**How to complete this task:**
What is needed is an exact copy of the line with "cy_px: -196" and all lines that follow it in the entries below, the last line included.

**Provided records:**
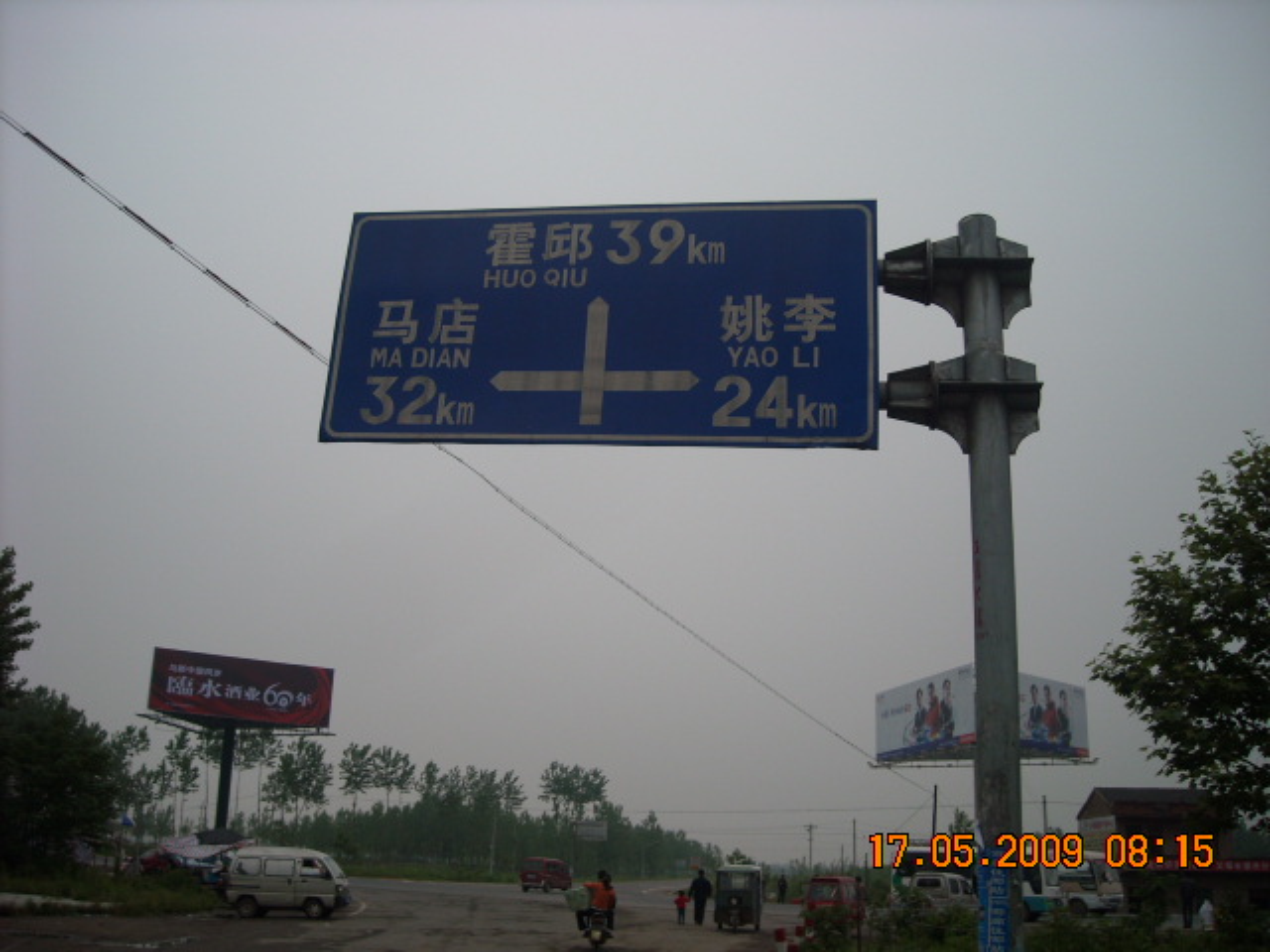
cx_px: 635
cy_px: 476
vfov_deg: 40.7
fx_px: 1284
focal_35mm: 35
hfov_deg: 52.6
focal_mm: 5.7
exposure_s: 1/260
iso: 64
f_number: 5.6
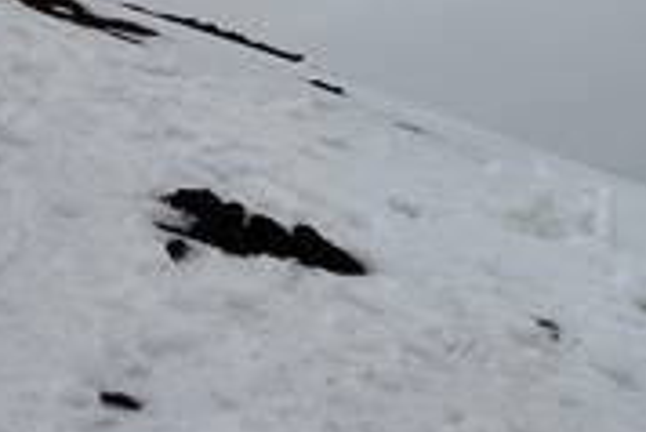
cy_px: -196
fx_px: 1814
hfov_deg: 20.2
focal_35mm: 101
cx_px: 240
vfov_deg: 12.9
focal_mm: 6.76
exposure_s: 1/17544
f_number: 1.78
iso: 80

**Solution for this exercise:**
cy_px: -196
fx_px: 1814
hfov_deg: 20.2
focal_35mm: 101
cx_px: 240
vfov_deg: 12.9
focal_mm: 6.76
exposure_s: 1/17544
f_number: 1.78
iso: 80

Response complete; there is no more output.